India in 2047 is a divided nation, with individual states continually
on the verge of war with each other, with water as the prime source
of contention. Inside this tinderbox, McDonald places a large cast of
characters, a diverse collection of movers and shakers, shadows and
investigators, changers and the changed. At first, the connections between
the different storylines are unclear, but as the novel progresses, they
slowly begin to weave together into a coherent tapestry, until by the
end, they all contribute their own distinctive pattern to a glorious
whole.
As readers have come to expect from McDonald, the storyline works so
well because he creates such excellent characters, sharply delineated
one from the other, each an individual that we can understand and empathise
with (even a vicious gangster). By hopping from one character to another
in the early chapters, McDonald both introduces the people of his story,
and sketches in the society which they inhabit. Then he hits the accelerator,
the storyline goes into top gear, and events send his characters into
each others' orbits. Underlying the whole story is the presence of rapidly
developing artificial intelligences, hunted to extinction by Krishna
cops, but central to a number of key elements of the future India.

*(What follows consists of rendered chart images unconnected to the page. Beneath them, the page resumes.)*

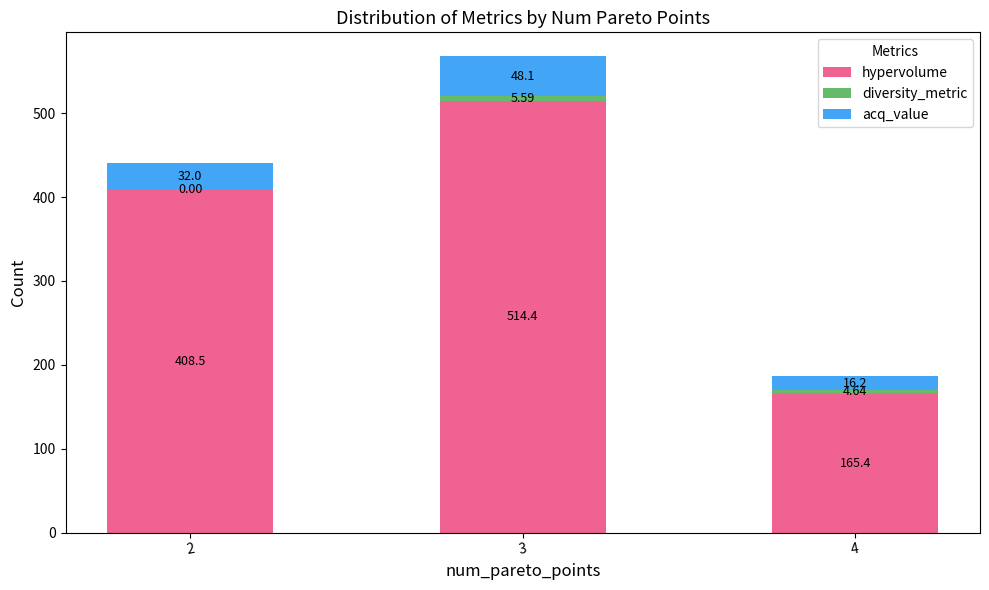

What is the sum of all hypervolume values?

1088.3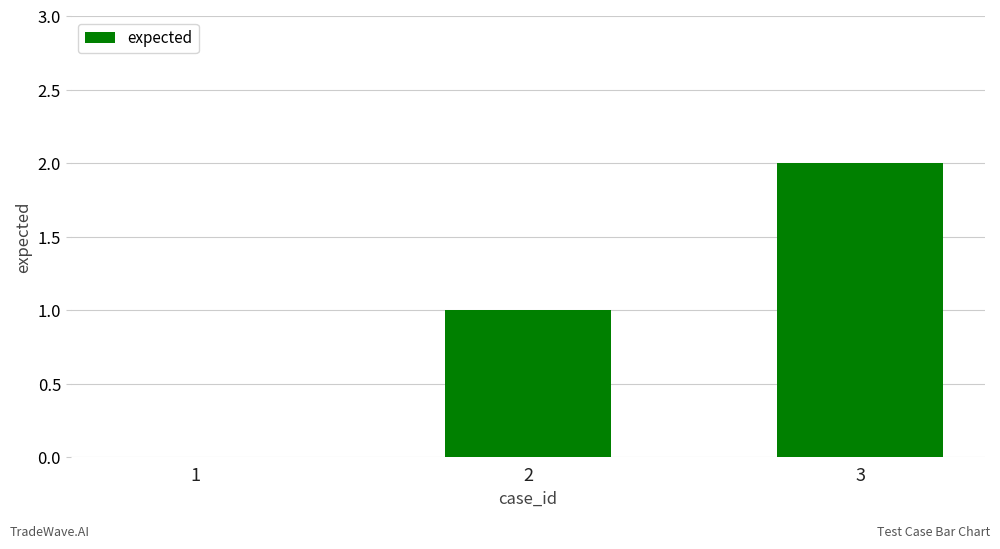

Reading left to right, list all the values displayed in this chart.

1=0	2=1	3=2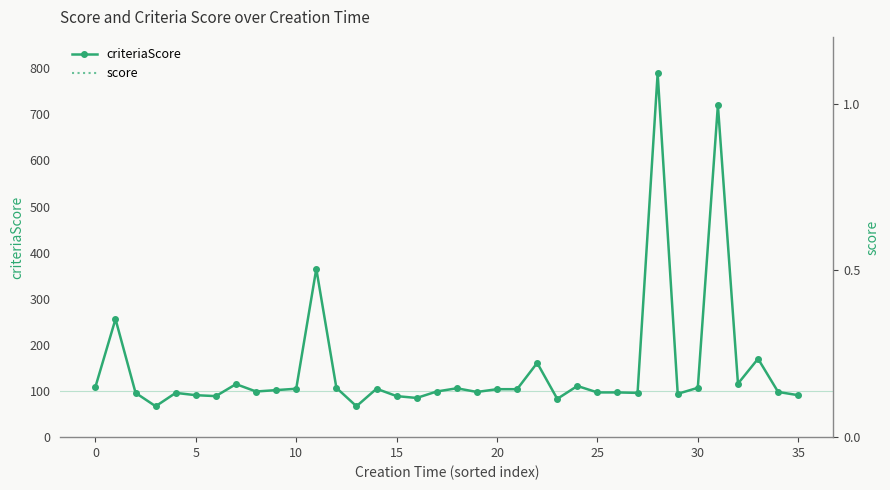

True or false: score and criteriaScore intersect in this chart.

True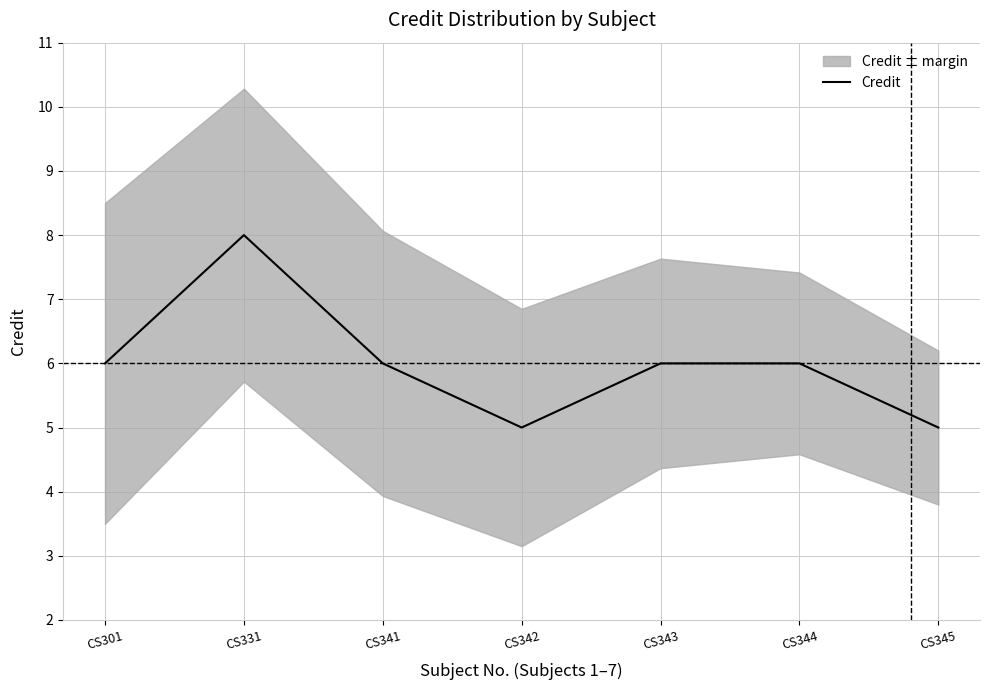

How many values are below 6?

2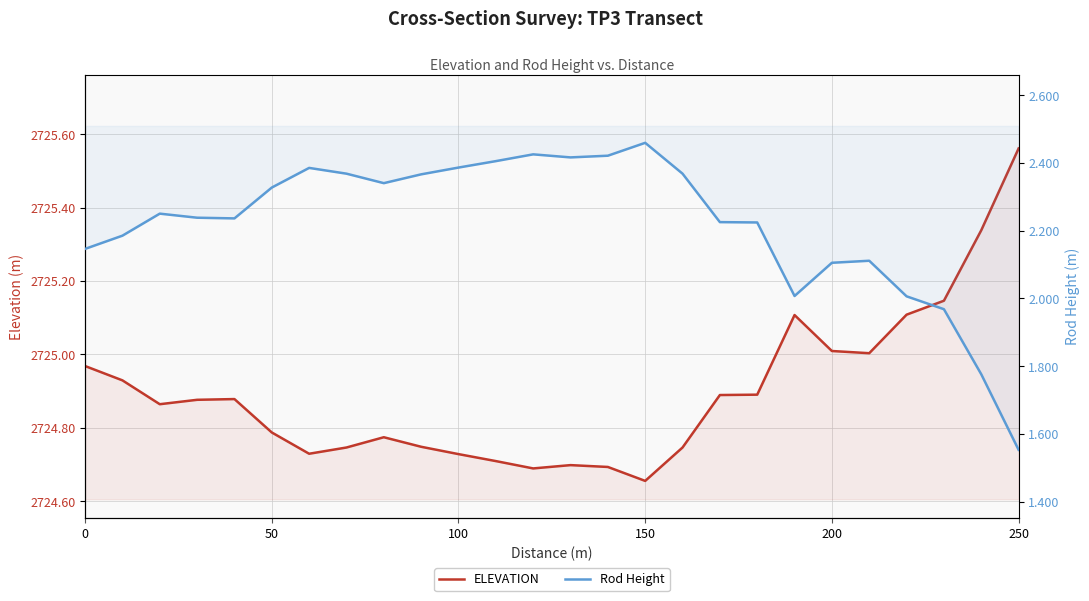

How many categories are shown in the chart?

26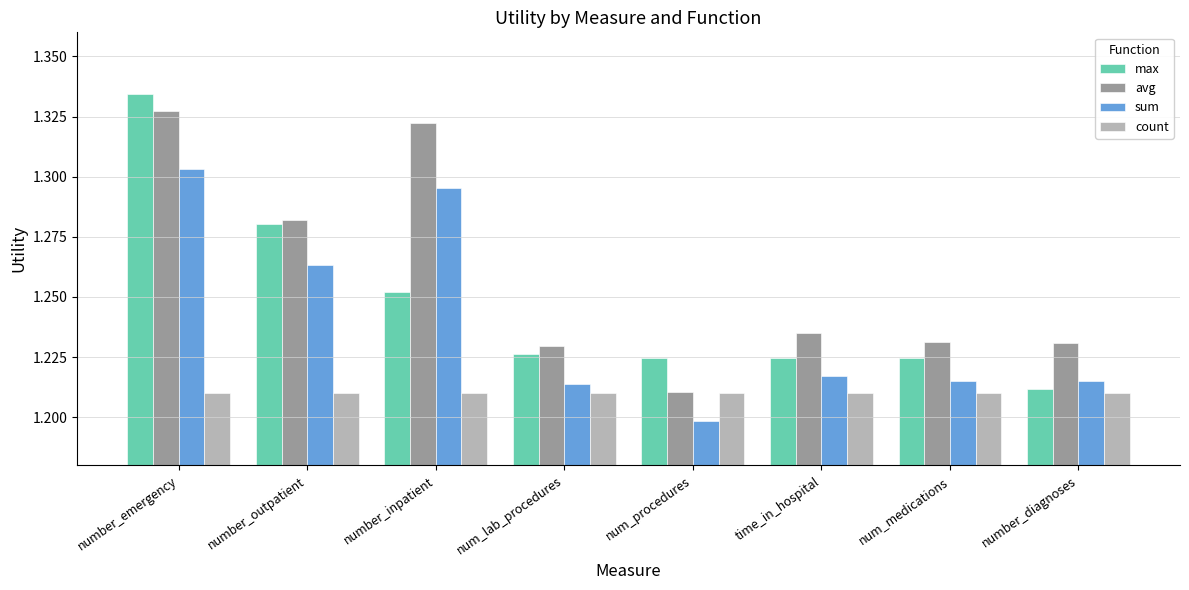

Count the sum values in the range 1 to 2.

8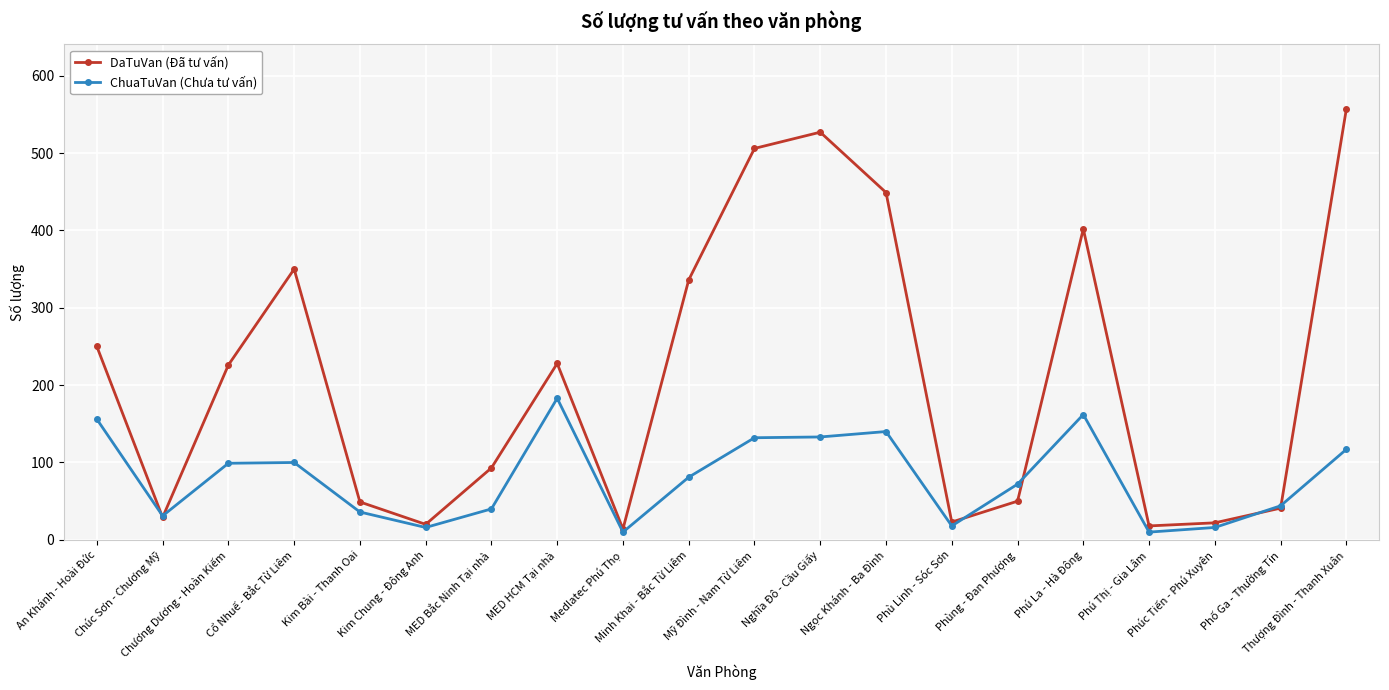

What is the maximum value shown in the chart?

557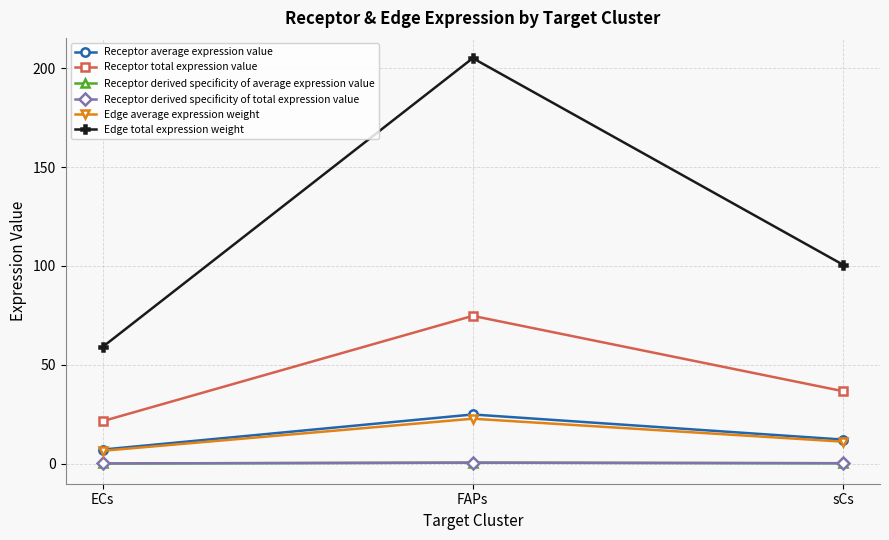

Does the chart have visible grid lines?

Yes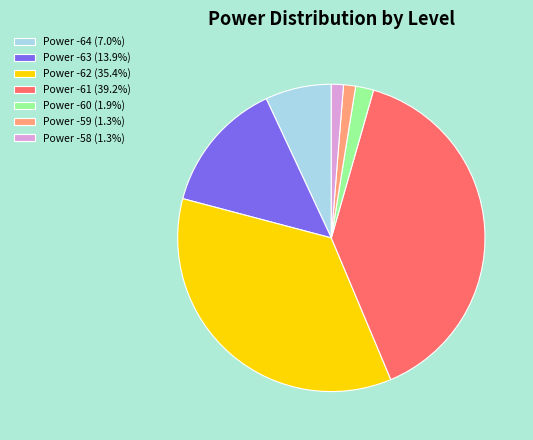

Is the sum of Power -64 (7.0%) and Power -63 (13.9%) greater than half?

No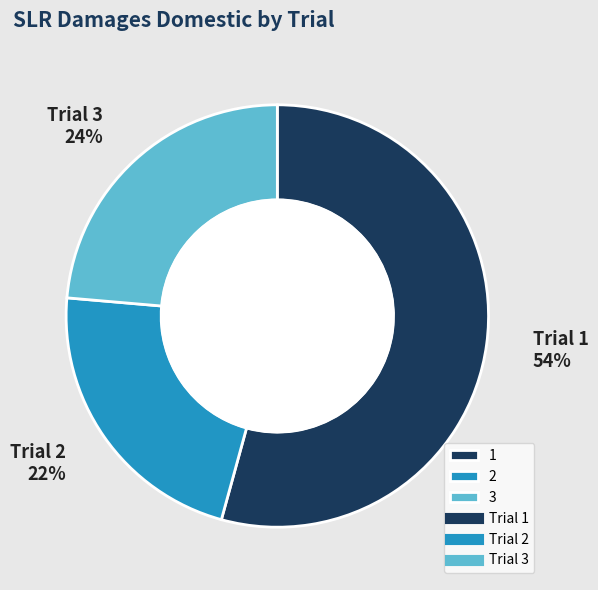

To the nearest percent, what is the average slice percentage?

33%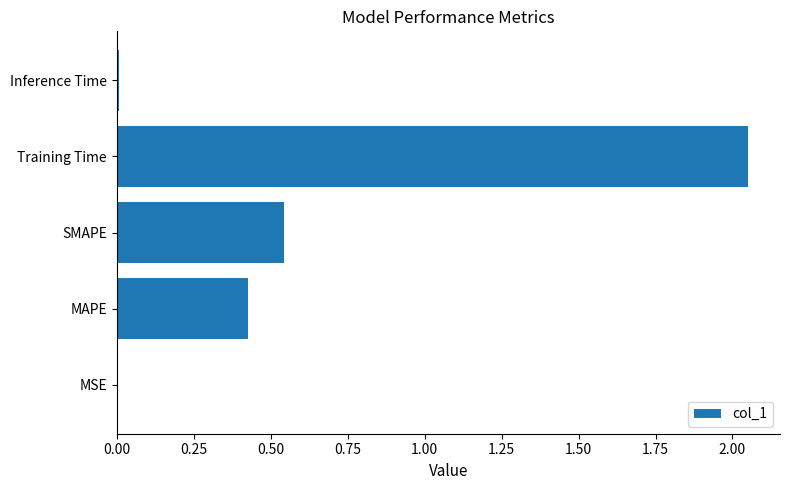

What is the sum of all values?

3.0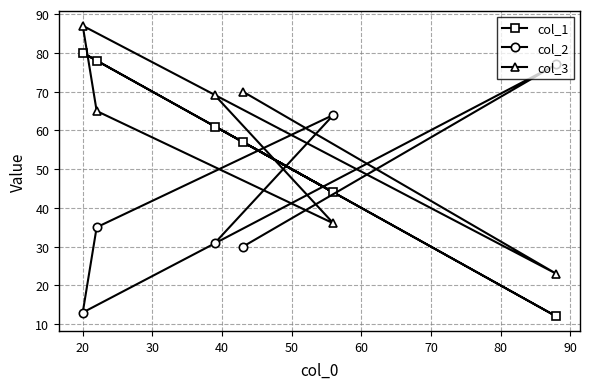

At how many categories does at least one series exceed 40?

6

McDonald captures the turmoil and tumult of India in a time of great
change, taking current trends (India's progress in software and scientific
research) and building on those, while also carrying forward the great
disparity between rich and poor, the caste systems and the religious
prejudices. For McDonald's purposes, India makes for a great melting
pot of ideas, attitudes and aspirations. There is a delicious irony
in the way he uses his storyline to advance the thrust for self-determination
that is so characteristic of the Indian people, through his characters,
the country, the companies and even for the AIs. And that factor is
at the root of the story, how self-determination is achieved or stifled,
leading upwards to greater things, or downwards to destruction. McDonald
being the master technician he is, you can never quite tell which way
any particular character will go, until the author is good and ready
to reveal the next twist in the plot, the next surprising turn in an
elaborate story. As ever, Ian McDonald serves up a thoroughly engrossing
read combined with some thought-provoking settings.